* [Exercise]:
Please copy the part of the material that runs from its first line through the line containing "Этапы ремонта объектива Fujifilm", swapping "Lavanda" for "Morado" and keeping everything else the same. Leave the pictures out.

* [Data]:
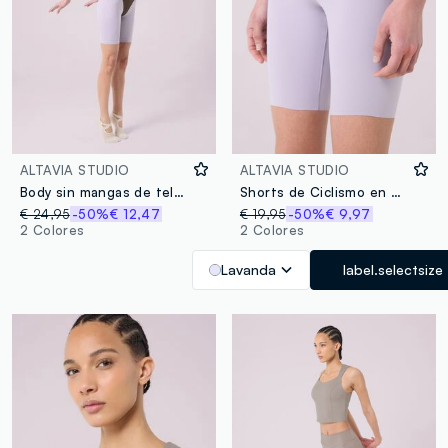
ALTAVIA STUDIO
ALTAVIA STUDIO
Body sin mangas de tela elástica ALTAVIA STUDIO
Shorts de Ciclismo en Tejido Técnico ALTAVIA STUDIO
€ 24,95
-50%
€ 12,47
€ 19,95
-50%
€ 9,97
2 Colores
2 Colores
Lavanda
label.selectsize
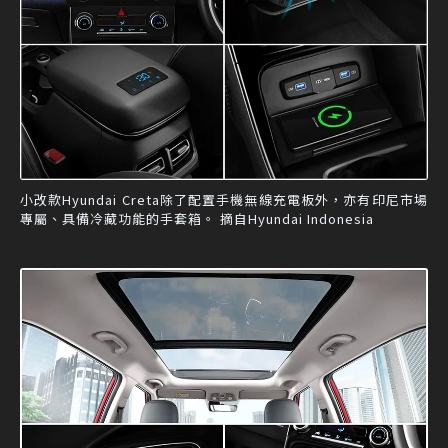
小改款Hyundai Creta除了配置手機無線充電板外，亦有印尼市場
專屬、具備冷藏功能的手套箱。 摘自Hyundai Indonesia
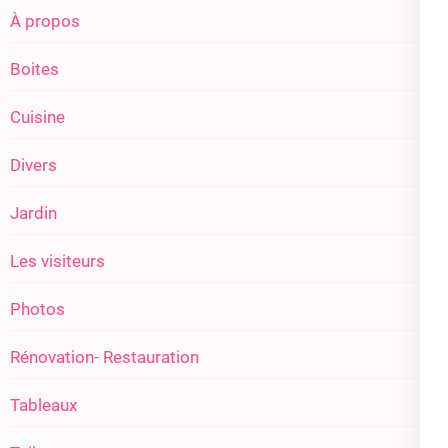
À propos
Boites
Cuisine
Divers
Jardin
Les visiteurs
Photos
Rénovation- Restauration
Tableaux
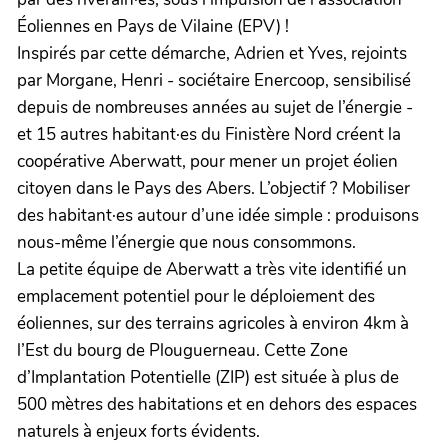
Éoliennes en Pays de Vilaine (EPV) !
Inspirés par cette démarche, Adrien et Yves, rejoints
par Morgane, Henri - sociétaire Enercoop, sensibilisé
depuis de nombreuses années au sujet de l’énergie -
et 15 autres habitant·es du Finistère Nord créent la
coopérative Aberwatt, pour mener un projet éolien
citoyen dans le Pays des Abers. L’objectif ? Mobiliser
des habitant·es autour d’une idée simple : produisons
nous-même l’énergie que nous consommons.
La petite équipe de Aberwatt a très vite identifié un
emplacement potentiel pour le déploiement des
éoliennes, sur des terrains agricoles à environ 4km à
l’Est du bourg de Plouguerneau. Cette Zone
d’Implantation Potentielle (ZIP) est située à plus de
500 mètres des habitations et en dehors des espaces
naturels à enjeux forts évidents.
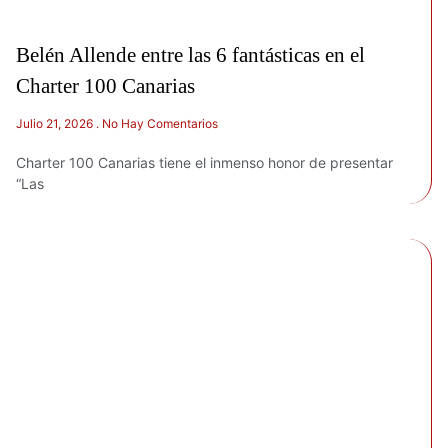
Belén Allende entre las 6 fantásticas en el
Charter 100 Canarias
Julio 21, 2026
No Hay Comentarios
Charter 100 Canarias tiene el inmenso honor de presentar
“Las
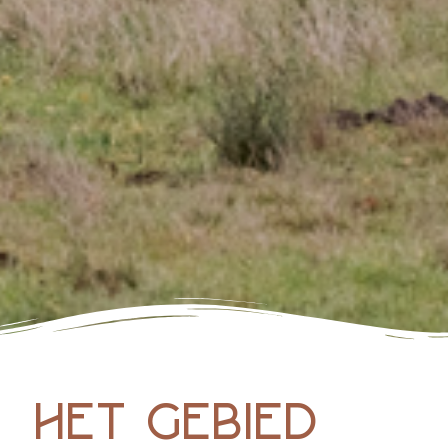
het gebied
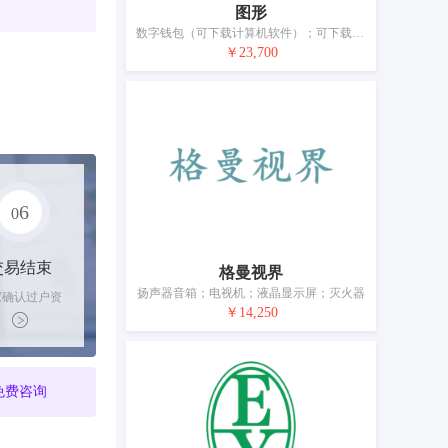
图形
数字钱包（可下载计算机软件）；可下载的手机应用软件；计算机外围设备；人脸识别设备；复印机；导航仪器；放映设备；镜（光学）；电源材料（电线、电缆）；液晶显示屏；灭火设备；个人用防事故装置；电池；可充电设备用充电装置
￥23,700
6
0
交易结束
格曼视界
扬声器音箱；电视机；液晶显示屏；灭火器
家确认过户资
￥14,250
后，平台解冻
金支付卖家
免费咨询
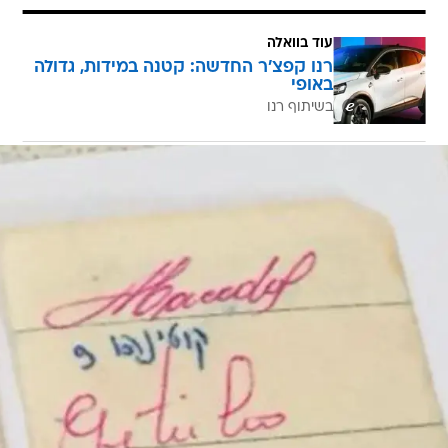
רנו קפצ'ר החדשה: קטנה במידות, גדולה
באופי
בשיתוף רנו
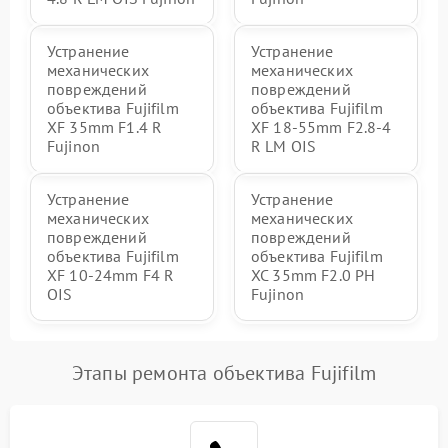
Устранение
Устранение
механических
механических
повреждений
повреждений
объектива Fujifilm
объектива Fujifilm
XF 35mm F1.4 R
XF 18-55mm F2.8-4
Fujinon
R LM OIS
Устранение
Устранение
механических
механических
повреждений
повреждений
объектива Fujifilm
объектива Fujifilm
XF 10-24mm F4 R
XC 35mm F2.0 PH
OIS
Fujinon
Этапы ремонта объектива Fujifilm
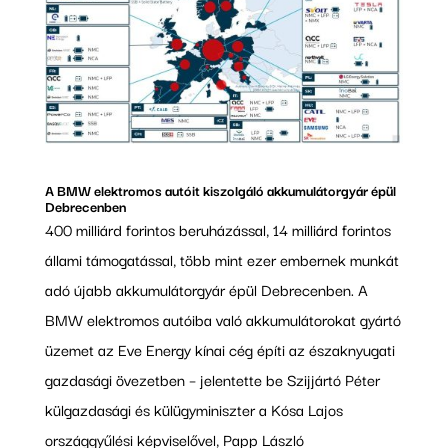
A BMW elektromos autóit kiszolgáló akkumulátorgyár épül
Debrecenben
400 milliárd forintos beruházással, 14 milliárd forintos
állami támogatással, több mint ezer embernek munkát
adó újabb akkumulátorgyár épül Debrecenben. A
BMW elektromos autóiba való akkumulátorokat gyártó
üzemet az Eve Energy kínai cég építi az északnyugati
gazdasági övezetben – jelentette be Szijjártó Péter
külgazdasági és külügyminiszter a Kósa Lajos
országgyűlési képviselővel, Papp László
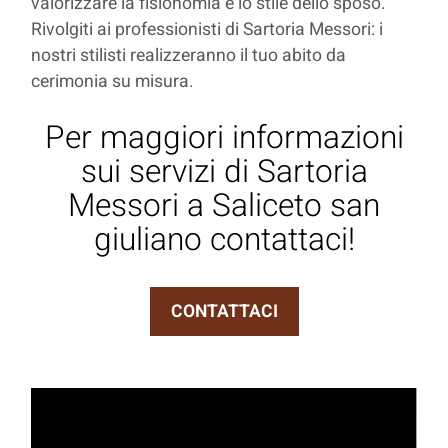
valorizzare la fisionomia e lo stile dello sposo.
Rivolgiti ai professionisti di Sartoria Messori: i
nostri stilisti realizzeranno il tuo abito da
cerimonia su misura.
Per maggiori informazioni
sui servizi di Sartoria
Messori a Saliceto san
giuliano contattaci!
CONTATTACI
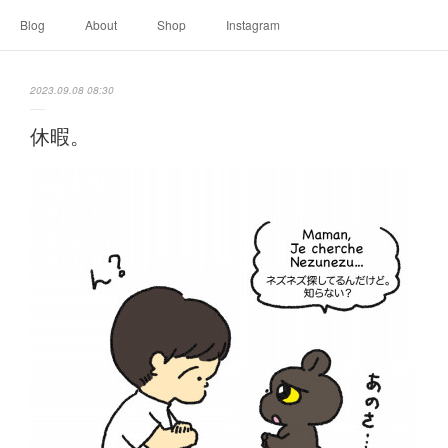
Blog
About
Shop
Instagram
2023.09.08 08:30
休暇。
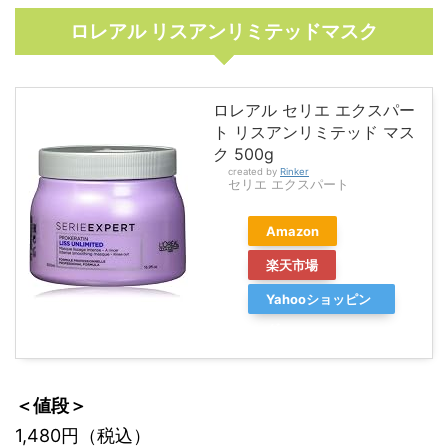
ロレアル リスアンリミテッドマスク
ロレアル セリエ エクスパー
ト リスアンリミテッド マス
ク 500g
created by
Rinker
セリエ エクスパート
Amazon
楽天市場
Yahooショッピン
グ
＜値段＞
1,480円（税込）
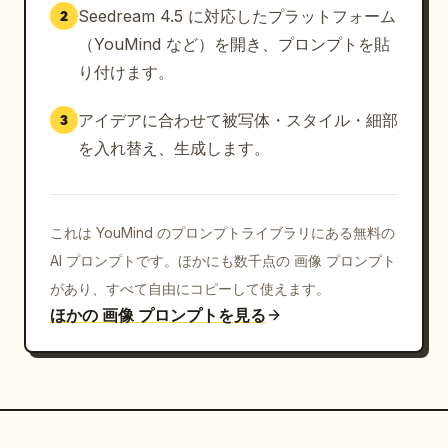
Seedream 4.5 に対応したプラットフォーム
2
（YouMind など）を開き、プロンプトを貼
り付けます。
アイデアに合わせて被写体・スタイル・細部
3
を入れ替え、生成します。
これは YouMind のプロンプトライブラリにある無料の
AI プロンプトです。ほかにも数千点の 画像 プロンプト
があり、すべて自由にコピーして使えます。
ほかの 画像 プロンプトを見る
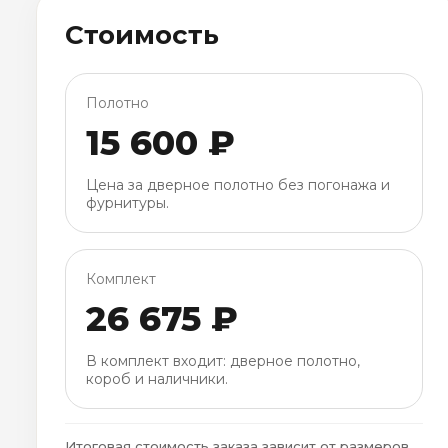
Стоимость
Полотно
15 600 ₽
Цена за дверное полотно без погонажа и
фурнитуры.
Комплект
26 675 ₽
В комплект входит: дверное полотно,
короб и наличники.
Итоговая стоимость заказа зависит от размеров,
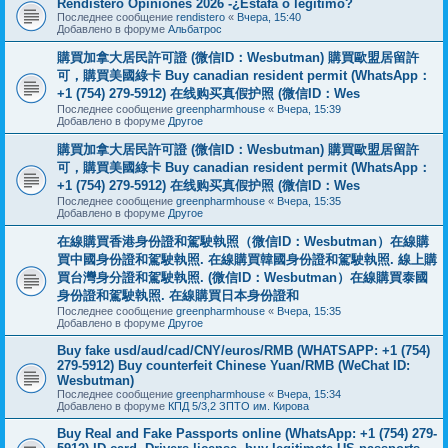
Rendistero Opiniones 2026 -¿Estafa o legítimo?
Последнее сообщение
rendistero
«
Вчера, 15:40
Добавлено в форуме
Альбатрос
購買加拿大居民許可證 (微信ID：Wesbutman) 購買歐盟居留許
可，購買美國綠卡 Buy canadian resident permit (WhatsApp：
+1 (754) 279-5912) 在线购买真假护照 (微信ID：Wes
Последнее сообщение
greenpharmhouse
«
Вчера, 15:39
Добавлено в форуме
Другое
購買加拿大居民許可證 (微信ID：Wesbutman) 購買歐盟居留許
可，購買美國綠卡 Buy canadian resident permit (WhatsApp：
+1 (754) 279-5912) 在线购买真假护照 (微信ID：Wes
Последнее сообщение
greenpharmhouse
«
Вчера, 15:35
Добавлено в форуме
Другое
在線購買香港身份證和駕駛執照（微信ID：Wesbutman）在線購
買中國身份證和駕駛執照. 在線購買韓國身份證和駕駛執照. 線上購
買台灣身分證和駕駛執照. (微信ID：Wesbutman）在線購買泰國
身份證和駕駛執照. 在線購買日本身份證和
Последнее сообщение
greenpharmhouse
«
Вчера, 15:35
Добавлено в форуме
Другое
Buy fake usd/aud/cad/CNY/euros/RMB (WHATSAPP: +1 (754)
279-5912) Buy counterfeit Chinese Yuan/RMB (WeChat ID:
Wesbutman)
Последнее сообщение
greenpharmhouse
«
Вчера, 15:34
Добавлено в форуме
КПД 5/3,2 ЗПТО им. Кирова
Buy Real and Fake Passports online (WhatsApp: +1 (754) 279-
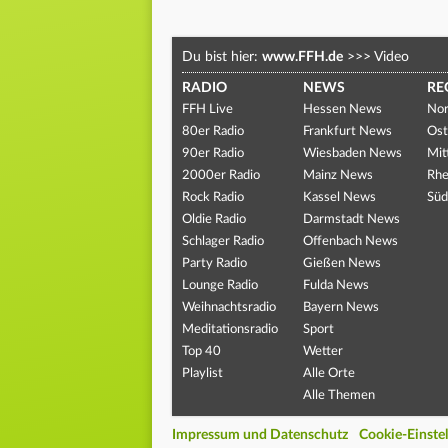
Du bist hier:
www.FFH.de
>>>
Video
RADIO
NEWS
RE
FFH Live
Hessen News
Nor
80er Radio
Frankfurt News
Ost
90er Radio
Wiesbaden News
Mit
2000er Radio
Mainz News
Rhe
Rock Radio
Kassel News
Süd
Oldie Radio
Darmstadt News
Schlager Radio
Offenbach News
Party Radio
Gießen News
Lounge Radio
Fulda News
Weihnachtsradio
Bayern News
Meditationsradio
Sport
Top 40
Wetter
Playlist
Alle Orte
Alle Themen
Impressum und Datenschutz
Cookie-Einste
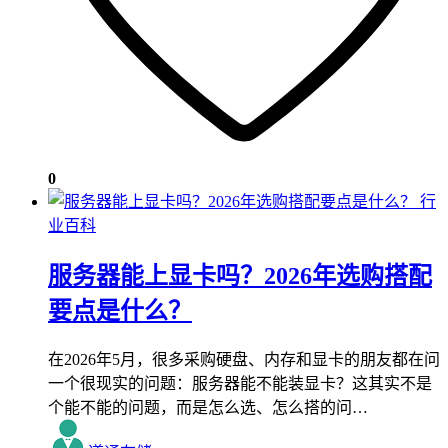
0
行
业百科
服务器能上显卡吗？2026年选购搭配
要点是什么？
在2026年5月，很多采购硬盘、内存和显卡的朋友都在问
一个很现实的问题：服务器能不能装显卡？这其实不是
个能不能的问题，而是怎么选、怎么搭的问…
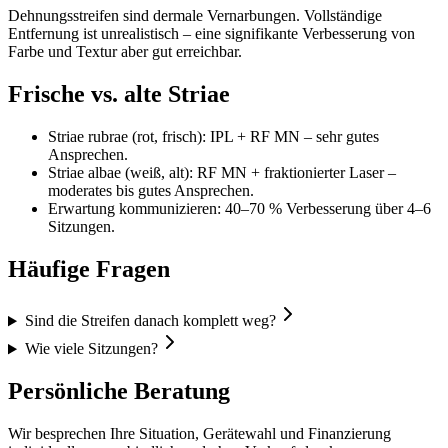
Dehnungsstreifen sind dermale Vernarbungen. Vollständige
Entfernung ist unrealistisch – eine signifikante Verbesserung von
Farbe und Textur aber gut erreichbar.
Frische vs. alte Striae
Striae rubrae (rot, frisch): IPL + RF MN – sehr gutes
Ansprechen.
Striae albae (weiß, alt): RF MN + fraktionierter Laser –
moderates bis gutes Ansprechen.
Erwartung kommunizieren: 40–70 % Verbesserung über 4–6
Sitzungen.
Häufige Fragen
Sind die Streifen danach komplett weg?
Wie viele Sitzungen?
Persönliche Beratung
Wir besprechen Ihre Situation, Gerätewahl und Finanzierung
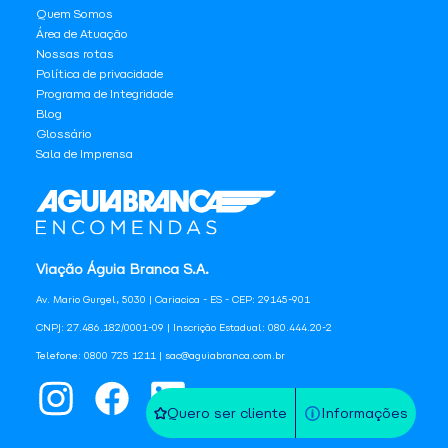
Quem Somos
Área de Atuação
Nossas rotas
Política de privacidade
Programa de Integridade
Blog
Glossário
Sala de Imprensa
Viação Águia Branca S.A.
Av. Mario Gurgel, 5030 | Cariacica - ES - CEP: 29145-901
CNPJ: 27.486.182/0001-09 | Inscrição Estadual: 080.444.20-2
Telefone: 0800 725 1211 | sac@aguiabranca.com.br
Quero ser cliente
Informações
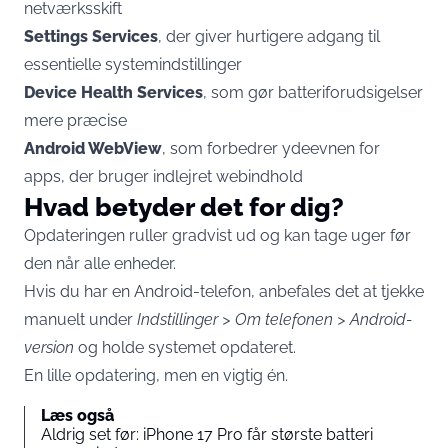
netværksskift
Settings Services
, der giver hurtigere adgang til
essentielle systemindstillinger
Device Health Services
, som gør batteriforudsigelser
mere præcise
Android WebView
, som forbedrer ydeevnen for
apps, der bruger indlejret webindhold
Hvad betyder det for dig?
Opdateringen ruller gradvist ud og kan tage uger før
den når alle enheder.
Hvis du har en Android-telefon, anbefales det at tjekke
manuelt under
Indstillinger > Om telefonen > Android-
version
og holde systemet opdateret.
En lille opdatering, men en vigtig én.
Læs også
Aldrig set før: iPhone 17 Pro får største batteri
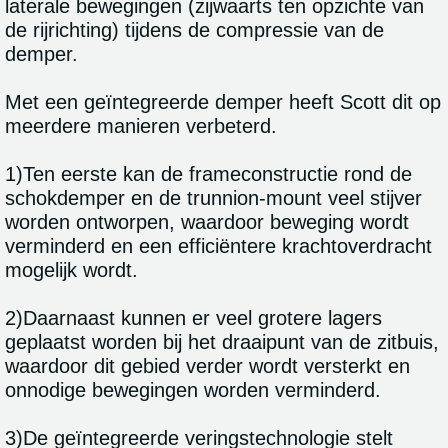
laterale bewegingen (zijwaarts ten opzichte van
de rijrichting) tijdens de compressie van de
demper.
Met een geïntegreerde demper heeft Scott dit op
meerdere manieren verbeterd.
1)Ten eerste kan de frameconstructie rond de
schokdemper en de trunnion-mount veel stijver
worden ontworpen, waardoor beweging wordt
verminderd en een efficiëntere krachtoverdracht
mogelijk wordt.
2)Daarnaast kunnen er veel grotere lagers
geplaatst worden bij het draaipunt van de zitbuis,
waardoor dit gebied verder wordt versterkt en
onnodige bewegingen worden verminderd.
3)De geïntegreerde veringstechnologie stelt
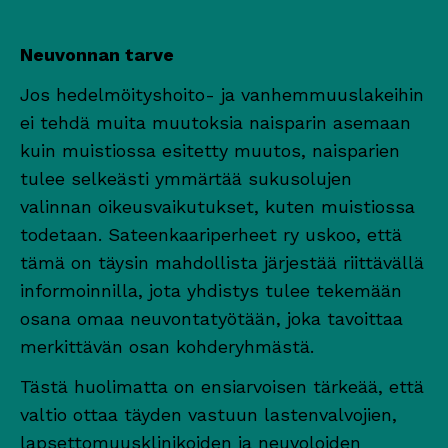
Neuvonnan tarve
Jos hedelmöityshoito- ja vanhemmuuslakeihin
ei tehdä muita muutoksia naisparin asemaan
kuin muistiossa esitetty muutos, naisparien
tulee selkeästi ymmärtää sukusolujen
valinnan oikeusvaikutukset, kuten muistiossa
todetaan. Sateenkaariperheet ry uskoo, että
tämä on täysin mahdollista järjestää riittävällä
informoinnilla, jota yhdistys tulee tekemään
osana omaa neuvontatyötään, joka tavoittaa
merkittävän osan kohderyhmästä.
Tästä huolimatta on ensiarvoisen tärkeää, että
valtio ottaa täyden vastuun lastenvalvojien,
lapsettomuusklinikoiden ja neuvoloiden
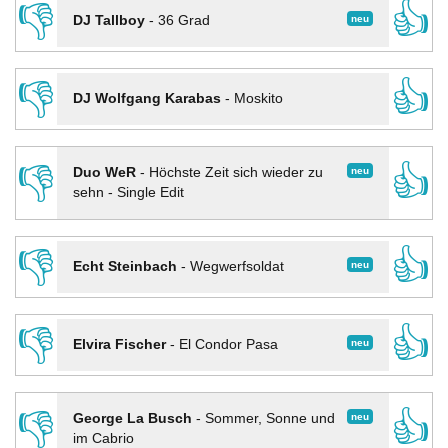
👎
👍
neu
DJ Tallboy
-
36 Grad
👎
👍
DJ Wolfgang Karabas
-
Moskito
👎
👍
neu
Duo WeR
-
Höchste Zeit sich wieder zu
sehn - Single Edit
👎
👍
neu
Echt Steinbach
-
Wegwerfsoldat
👎
👍
neu
Elvira Fischer
-
El Condor Pasa
👎
👍
neu
George La Busch
-
Sommer, Sonne und
im Cabrio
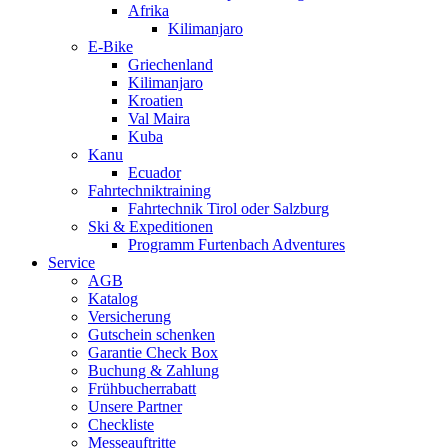
Afrika
Kilimanjaro
E-Bike
Griechenland
Kilimanjaro
Kroatien
Val Maira
Kuba
Kanu
Ecuador
Fahrtechniktraining
Fahrtechnik Tirol oder Salzburg
Ski & Expeditionen
Programm Furtenbach Adventures
Service
AGB
Katalog
Versicherung
Gutschein schenken
Garantie Check Box
Buchung & Zahlung
Frühbucherrabatt
Unsere Partner
Checkliste
Messeauftritte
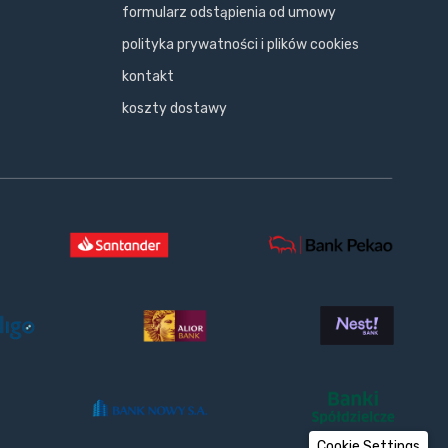
formularz odstąpienia od umowy
polityka prywatności i plików cookies
kontakt
koszty dostawy
Cookie Settings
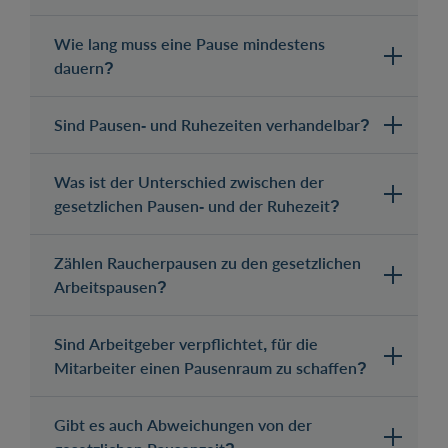
Wie lang muss eine Pause mindestens
dauern?
Sind Pausen- und Ruhezeiten verhandelbar?
Was ist der Unterschied zwischen der
gesetzlichen Pausen- und der Ruhezeit?
Zählen Raucherpausen zu den gesetzlichen
Arbeitspausen?
Sind Arbeitgeber verpflichtet, für die
Mitarbeiter einen Pausenraum zu schaffen?
Gibt es auch Abweichungen von der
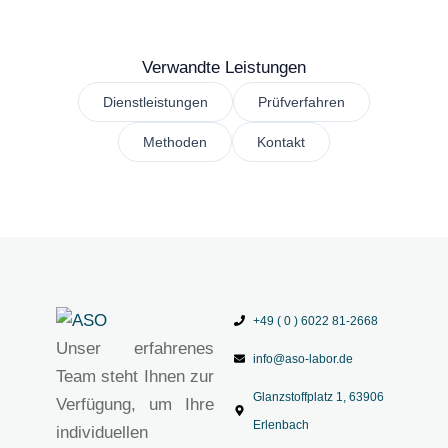
Verwandte Leistungen
Dienstleistungen
Prüfverfahren
Methoden
Kontakt
+49 ( 0 ) 6022 81-2668
Unser erfahrenes
info@aso-labor.de
Team steht Ihnen zur
Glanzstoffplatz 1, 63906
Verfügung, um Ihre
Erlenbach
individuellen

* [Exercise solution]:
ALTAVIA STUDIO
ALTAVIA STUDIO
Body sin mangas de tela elástica ALTAVIA STUDIO
Shorts de Ciclismo en Tejido Técnico ALTAVIA STUDIO
€ 24,95
-50%
€ 12,47
€ 19,95
-50%
€ 9,97
2 Colores
2 Colores
Morado
label.selectsize
小改款Hyundai Creta除了配置手機無線充電板外，亦有印尼市場
專屬、具備冷藏功能的手套箱。 摘自Hyundai Indonesia
À propos
Boites
Cuisine
Divers
Jardin
Les visiteurs
Photos
Rénovation- Restauration
Tableaux
Éoliennes en Pays de Vilaine (EPV) !
Inspirés par cette démarche, Adrien et Yves, rejoints
par Morgane, Henri - sociétaire Enercoop, sensibilisé
depuis de nombreuses années au sujet de l’énergie -
et 15 autres habitant·es du Finistère Nord créent la
coopérative Aberwatt, pour mener un projet éolien
citoyen dans le Pays des Abers. L’objectif ? Mobiliser
des habitant·es autour d’une idée simple : produisons
nous-même l’énergie que nous consommons.
La petite équipe de Aberwatt a très vite identifié un
emplacement potentiel pour le déploiement des
éoliennes, sur des terrains agricoles à environ 4km à
l’Est du bourg de Plouguerneau. Cette Zone
d’Implantation Potentielle (ZIP) est située à plus de
500 mètres des habitations et en dehors des espaces
naturels à enjeux forts évidents.
Belén Allende entre las 6 fantásticas en el
Charter 100 Canarias
Julio 21, 2026
No Hay Comentarios
Charter 100 Canarias tiene el inmenso honor de presentar
“Las
het gebied
图形
数字钱包（可下载计算机软件）；可下载的手机应用软件；计算机外围设备；人脸识别设备；复印机；导航仪器；放映设备；镜（光学）；电源材料（电线、电缆）；液晶显示屏；灭火设备；个人用防事故装置；电池；可充电设备用充电装置
￥23,700
6
0
交易结束
格曼视界
扬声器音箱；电视机；液晶显示屏；灭火器
家确认过户资
￥14,250
后，平台解冻
金支付卖家
免费咨询
רנו קפצ'ר החדשה: קטנה במידות, גדולה
באופי
בשיתוף רנו
Устранение
Устранение
механических
механических
повреждений
повреждений
объектива Fujifilm
объектива Fujifilm
XF 35mm F1.4 R
XF 18-55mm F2.8-4
Fujinon
R LM OIS
Устранение
Устранение
механических
механических
повреждений
повреждений
объектива Fujifilm
объектива Fujifilm
XF 10-24mm F4 R
XC 35mm F2.0 PH
OIS
Fujinon
Этапы ремонта объектива Fujifilm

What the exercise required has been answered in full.